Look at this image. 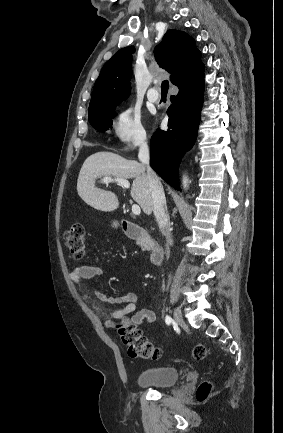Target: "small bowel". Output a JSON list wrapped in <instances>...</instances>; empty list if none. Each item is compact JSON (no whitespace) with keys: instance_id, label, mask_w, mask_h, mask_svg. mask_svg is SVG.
<instances>
[{"instance_id":"c3829d8e","label":"small bowel","mask_w":283,"mask_h":433,"mask_svg":"<svg viewBox=\"0 0 283 433\" xmlns=\"http://www.w3.org/2000/svg\"><path fill=\"white\" fill-rule=\"evenodd\" d=\"M105 272V268L100 264L89 263L80 266H74L70 270V278L81 290L84 299L89 300V295L83 290L82 282L84 280L101 277ZM95 295L99 301L111 304V305H123L122 308L115 309L110 313L104 312L96 303H92L93 307L102 312L104 315L111 319H119L124 316L131 315V322L139 326L144 322L151 325L156 320V315L153 310L149 308H138L139 297L134 292H129L120 296H109L101 290H96ZM109 327H113L114 324L111 320L107 321Z\"/></svg>"}]
</instances>
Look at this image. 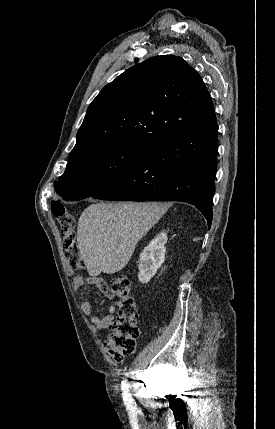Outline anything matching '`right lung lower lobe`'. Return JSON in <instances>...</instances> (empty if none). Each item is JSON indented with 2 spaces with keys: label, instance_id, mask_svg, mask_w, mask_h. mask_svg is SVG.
<instances>
[{
  "label": "right lung lower lobe",
  "instance_id": "1",
  "mask_svg": "<svg viewBox=\"0 0 275 429\" xmlns=\"http://www.w3.org/2000/svg\"><path fill=\"white\" fill-rule=\"evenodd\" d=\"M217 154V121L179 132L155 145L138 167L92 197L187 202L201 210L210 228Z\"/></svg>",
  "mask_w": 275,
  "mask_h": 429
}]
</instances>
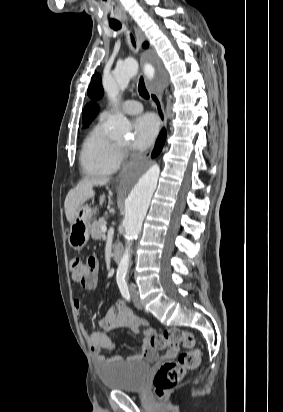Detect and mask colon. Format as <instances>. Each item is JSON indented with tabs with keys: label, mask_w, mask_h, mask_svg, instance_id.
<instances>
[{
	"label": "colon",
	"mask_w": 283,
	"mask_h": 412,
	"mask_svg": "<svg viewBox=\"0 0 283 412\" xmlns=\"http://www.w3.org/2000/svg\"><path fill=\"white\" fill-rule=\"evenodd\" d=\"M98 268L97 259L93 256L83 261L80 258H73L69 262V271L72 278L81 281ZM150 346L153 349L161 350L166 347H183L182 352L176 360L164 363L153 379V386L158 397L162 398L166 393L175 387L183 378L186 371L195 369L201 361L200 351L195 348V337L193 333L170 328L160 334H153L150 337Z\"/></svg>",
	"instance_id": "colon-1"
}]
</instances>
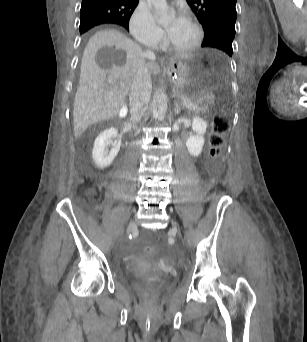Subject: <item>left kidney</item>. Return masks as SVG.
Wrapping results in <instances>:
<instances>
[{
    "label": "left kidney",
    "instance_id": "left-kidney-1",
    "mask_svg": "<svg viewBox=\"0 0 307 342\" xmlns=\"http://www.w3.org/2000/svg\"><path fill=\"white\" fill-rule=\"evenodd\" d=\"M192 130L195 132V136H190L188 140H186V148L190 154V156H200L203 146H204V134H206L207 130V122L203 120V118H193L192 120Z\"/></svg>",
    "mask_w": 307,
    "mask_h": 342
}]
</instances>
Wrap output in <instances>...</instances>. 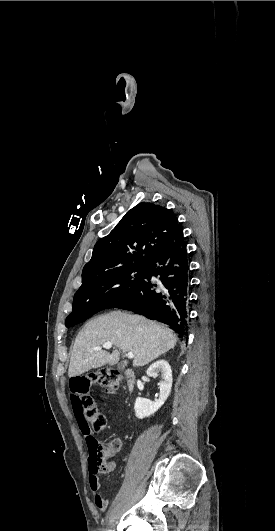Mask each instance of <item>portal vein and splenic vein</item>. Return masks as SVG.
Masks as SVG:
<instances>
[{"label":"portal vein and splenic vein","instance_id":"18ae733b","mask_svg":"<svg viewBox=\"0 0 275 531\" xmlns=\"http://www.w3.org/2000/svg\"><path fill=\"white\" fill-rule=\"evenodd\" d=\"M113 347V343H110V341H107V343H104L102 347H94L93 351H101V349H111ZM128 359H134L133 353H128L127 355Z\"/></svg>","mask_w":275,"mask_h":531}]
</instances>
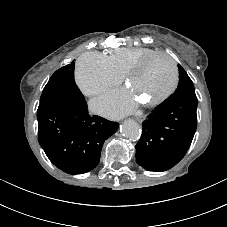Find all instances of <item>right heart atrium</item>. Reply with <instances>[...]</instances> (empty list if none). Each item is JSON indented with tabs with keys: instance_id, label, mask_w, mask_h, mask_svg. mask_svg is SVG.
I'll return each mask as SVG.
<instances>
[{
	"instance_id": "d8ad5b80",
	"label": "right heart atrium",
	"mask_w": 227,
	"mask_h": 227,
	"mask_svg": "<svg viewBox=\"0 0 227 227\" xmlns=\"http://www.w3.org/2000/svg\"><path fill=\"white\" fill-rule=\"evenodd\" d=\"M75 80L83 94L96 96L119 84L122 77L113 70L106 55L87 51L77 60Z\"/></svg>"
}]
</instances>
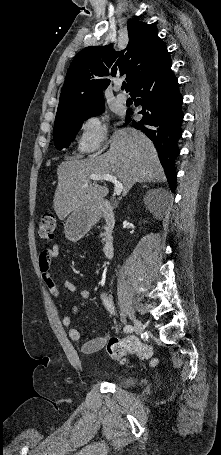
━━━━━━
Task prompt:
Write out the items word for word, starting at the line that contains "Find all instances" and running through the end of the items, with both ends included. Leave the pictures out of your answer.

Output of the exercise:
Find all instances of <item>right heart atrium</item>. Reply with <instances>[...]</instances> (empty list if none). Each item is JSON indented with tabs with keys: instance_id, label, mask_w, mask_h, mask_svg. mask_svg is SVG.
I'll return each mask as SVG.
<instances>
[{
	"instance_id": "d8ad5b80",
	"label": "right heart atrium",
	"mask_w": 227,
	"mask_h": 227,
	"mask_svg": "<svg viewBox=\"0 0 227 227\" xmlns=\"http://www.w3.org/2000/svg\"><path fill=\"white\" fill-rule=\"evenodd\" d=\"M75 80L83 94L96 96L119 84L122 77L113 70L106 55L87 51L77 60Z\"/></svg>"
}]
</instances>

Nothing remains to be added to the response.